Ufficiosamente svolgeva la mansione di addetto alle consegne di un noto panificio napoletano mentre ufficiosamente ''arrotondava'' facendo il ricettatore: P.G., 53 anni, del quartiere Ponticelli di Napoli, e' stato denunciato in stato di liberta' per ricettazione dagli agenti della
sezione Anticrimine della Squadra Mobile partenopea che ha anche fermato tre cittadini ucraini, suoi complici, finiti nel carcere di Poggioreale. Il 53enne, servendosi di un motocarro Ape Car di proprieta' del panificio di cui era dipendente, trasportava in un locale terraneo di via San Giovanni in Porta, adibito a centrale per la ricettazione, parti di scooter, nascosti all'interno di scatole di cartone. E' stato il primo ad essere bloccato dagli agenti, mentre era in attesa dei cittadini ucraini per una consegna.
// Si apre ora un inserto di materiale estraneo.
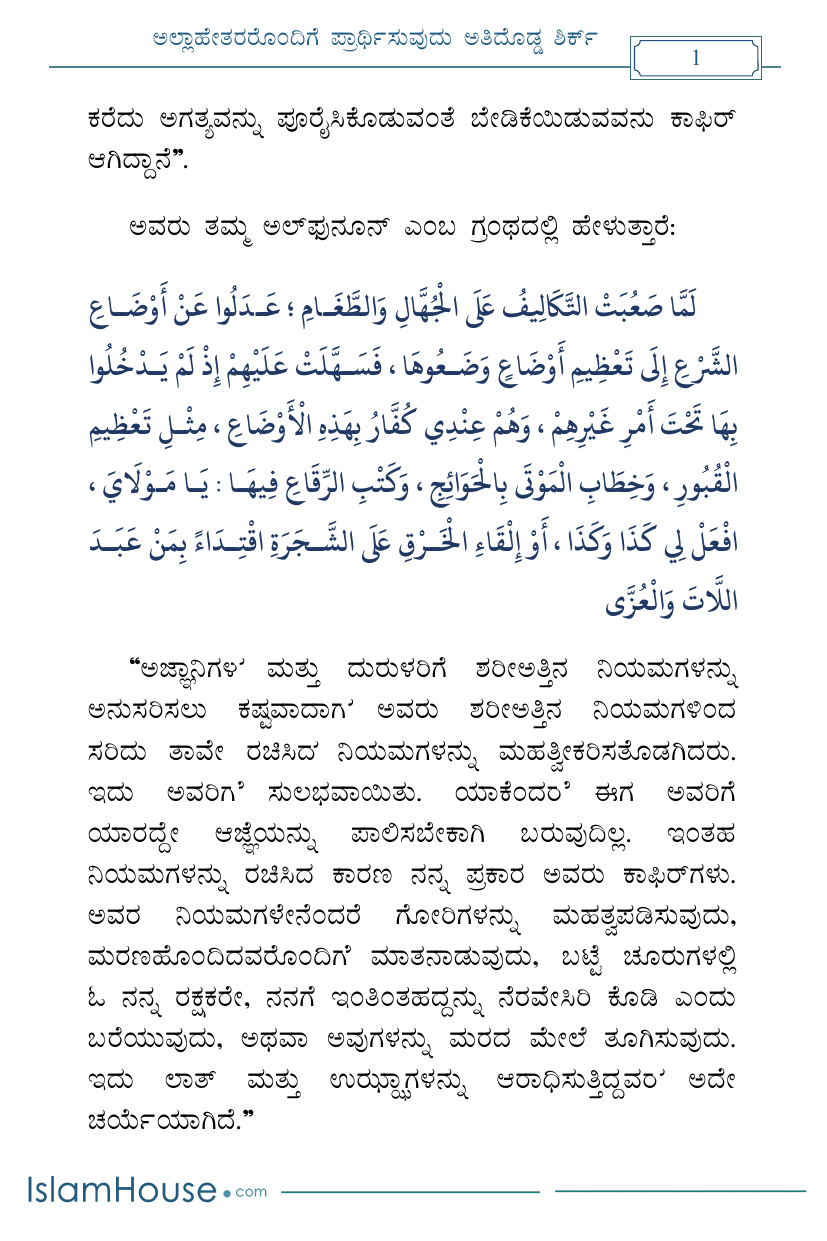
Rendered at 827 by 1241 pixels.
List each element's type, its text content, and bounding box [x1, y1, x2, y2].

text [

I poliziotti hanno poi atteso e bloccato i tre ucraini, Sergiy Baranikov, di 27 anni, Vitalii Gnatyshyn, 34enne e Nicola Iazenuk, 42enne, tutti senza fissa dimora, i primi due giunti davanti al terraneo a bordo di uno scooter mentre l'ultimo in sella a una bicicletta. La polizia, che gia' da tempo avevano avviato indagini sul fenomeno dei furti e delle rapine di ciclomotori e motocicli, con la conseguente ricettazione della componentistica, hanno accertato che nella ''centrale'' di via San Giovanni in Porta, avveniva lo smontaggio e la selezione delle parti smontate. All'interno del locale c'erano parti di motocicli gia' selezionati ed imballati e, in particolare, la targa di una moto Bmw, modello K1600, risultata rubata nella serata di giovedi', in Via del Parco Margherita. Anche all'interno delle scatole trasportate sull'Ape Car, vi erano pezzi e parti appartenenti alla stessa moto. Lo scooter sul quale viaggiavano i due ricettatori, e' risultato radiato e venduto all'estero, mentre la targa e' risultata appartenere ad una Vespa Piaggio.